I’d been trying to work through things on my own but had obviously been flailing about and it had shown.

In this moment, I was just grateful that someone loved me enough to know I needed someone to reach a hand out and pull me out of it.

I didn’t know if it would work, but I was thankful for it all the same.

Sweat ran down my bare back in beads. It was cold enough that both of us should have shirts on, but the sting of the cold and the combination of how fast we were moving were making me feel something other than guilt. Other than helplessness.
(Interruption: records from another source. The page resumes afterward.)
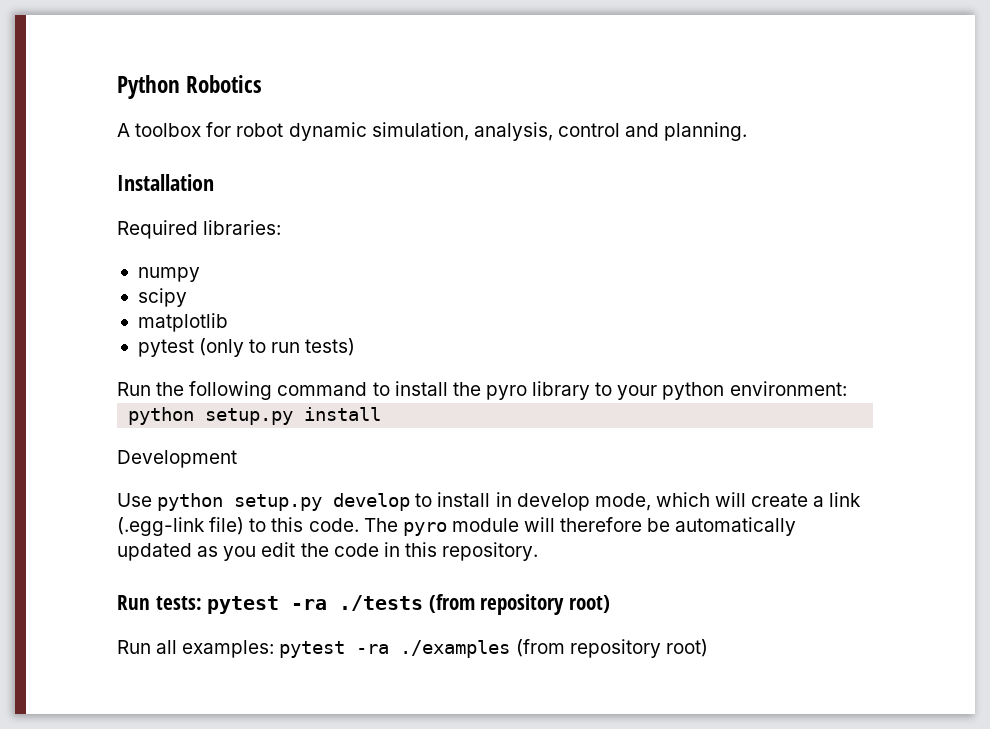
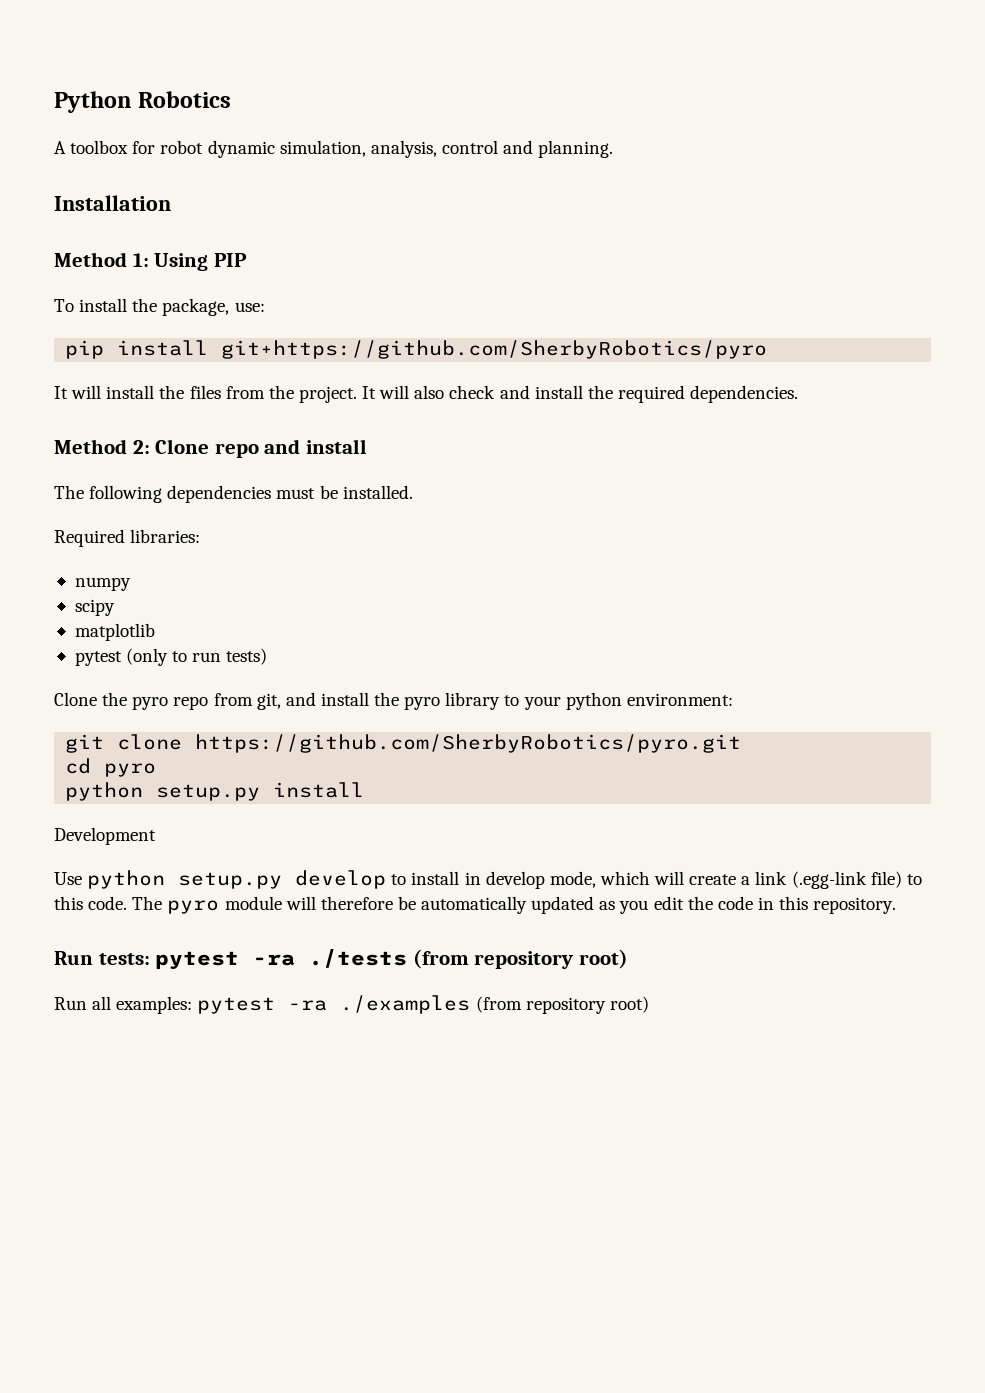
(214, 182) none -> [54,252,247,271] [54,298,265,316] [65,340,768,359] [54,385,799,403] [54,439,367,458] [54,485,413,503] // Method 1: Using PIP // To install the package, use: // pip install git+https://github.com/SherbyRobotics/pyro // It will install the files from the project. It will also check and install the required dependencies. // Method 2: Clone repo and install // The following dependencies must be installed.
[117,381,390,400] Run the following command to -> [54,692,316,710] Clone the pyro repo from git, and
(847, 388) none -> [65,734,742,753] [65,758,157,777] // git clone https://github.com/SherbyRobotics/pyro.git // cd pyro

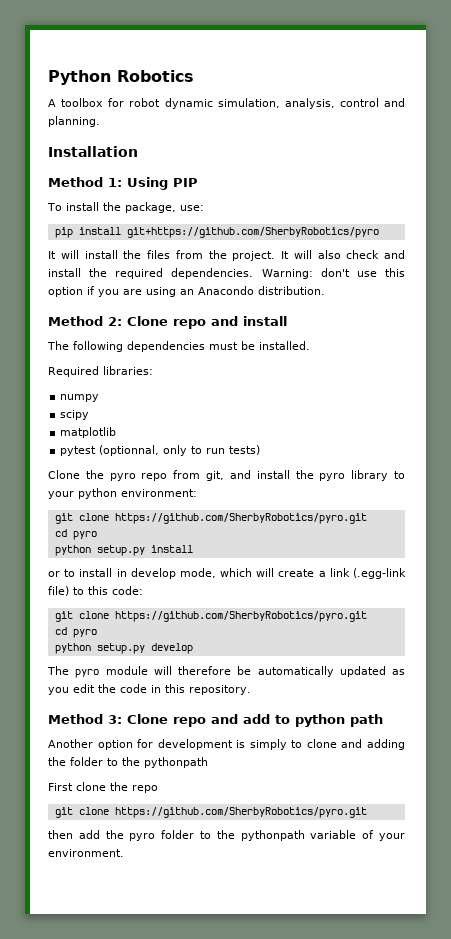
(799, 394) none -> [261,268,406,279] [48,286,325,297] Warning: don't use this option if you are using an Anacondo distribution.
[126,648,169,666] (only -> [99,445,188,456] (optionnal, only
[54,827,156,845] [54,870,387,889] Development // Use python setup.py develop -> [48,571,60,577] or
[88,896,128,910] code. -> [112,586,143,595] [54,611,367,622] [54,627,97,638] [54,643,193,654] code: // git clone https://github.com/SherbyRobotics/pyro.git // cd pyro // python setup.py develop //
[54,949,628,970] [54,995,649,1014] Run tests: pytest -ra ./tests (from repository root) // Run all examples: pytest -ra ./examples (from repository root) -> [48,714,383,727] [48,739,405,750] [48,757,208,768] [48,782,158,793] [54,807,367,818] [48,830,406,841] [48,849,124,857] Method 3: Clone repo and add to python path // Another option for development is simply to clone and adding the folder to the pythonpath // First clone the repo // git clone https://github.com/SherbyRobotics/pyro.git // then add the pyro folder to the pythonpath variable of your environment.

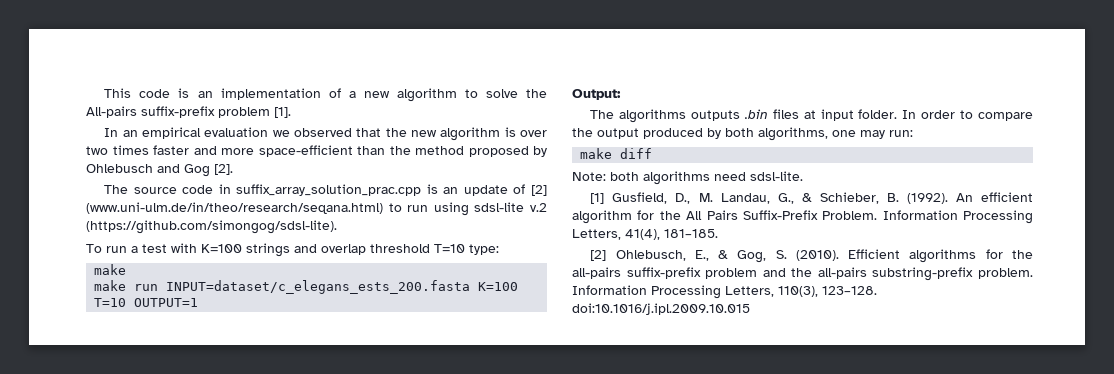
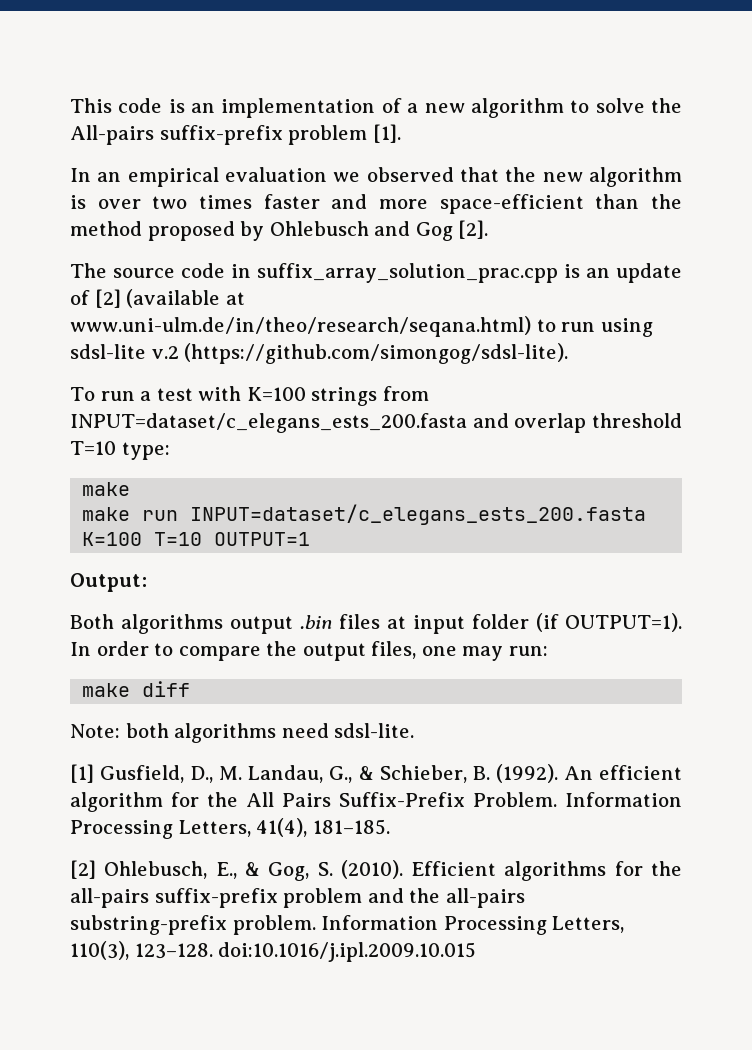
[86,202,383,214] (www.uni-ulm.de/in/theo/research/seqana.html) -> [126,289,245,308] [70,316,531,337] (available at www.uni-ulm.de/in/theo/research/seqana.html)
(290, 250) none -> [382,386,429,401] [70,413,467,433] from INPUT=dataset/c_elegans_ests_200.fasta
[590,109,741,123] The algorithms outputs -> [70,614,293,634] Both algorithms output
[858,109,898,119] folder. -> [472,613,682,632] folder (if OUTPUT=1).
[643,127,828,141] produced by both algorithms, -> [371,641,417,659] files,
Next to grief, helplessness had to be the worst human emotion to have to stomach. Knowing that there was nothing you could physically do or say to fix something. It simply was.

I despised it.

I threw my body around and caught an upward attack from Miles as we both tripped one another and went rolling.

“This is the day, old man,” he told me. “This is the day I get you.”

I winked at him. “Maybe tomorrow.”

On we went, swords clashing and clanging, sweat dripping. I took a hit in the gut, only to spin around and angle my sword at Miles’s throat. What would be a kill shot, were we really trying to remove one another’s heads instead of gently injuring one another.

Miles’s eyes went wide as he seemed to see something behind me.

“You really think I’m going to fall for your cheating ways today?” I snapped, chest heaving.

But instead of a smart comment in return like I expected, he shoved me backward just as another weapon came striking for me .

I threw up my sword to block it and came face to face with my wife.

And dammit, with a weapon in her hand? The urge to knock her sword to the ground and kiss her overwhelmed me. I didn’t like the rage I saw all over her face, but I did still find her most attractive.

“Princess,” I greeted.

She shoved downward and freed her sword from mine. “So we are back to that?”

“You are a princess,” I offered. “It would do me well to remember it.”

“Uhh,” Miles interrupted. “Hi, Kessara. I’d like to disappear and let the two of you work out whatever this is, but I need to make sure you aren’t really going to hurt him first.” He paused as he looked to me. “He’s the big brother I never had.”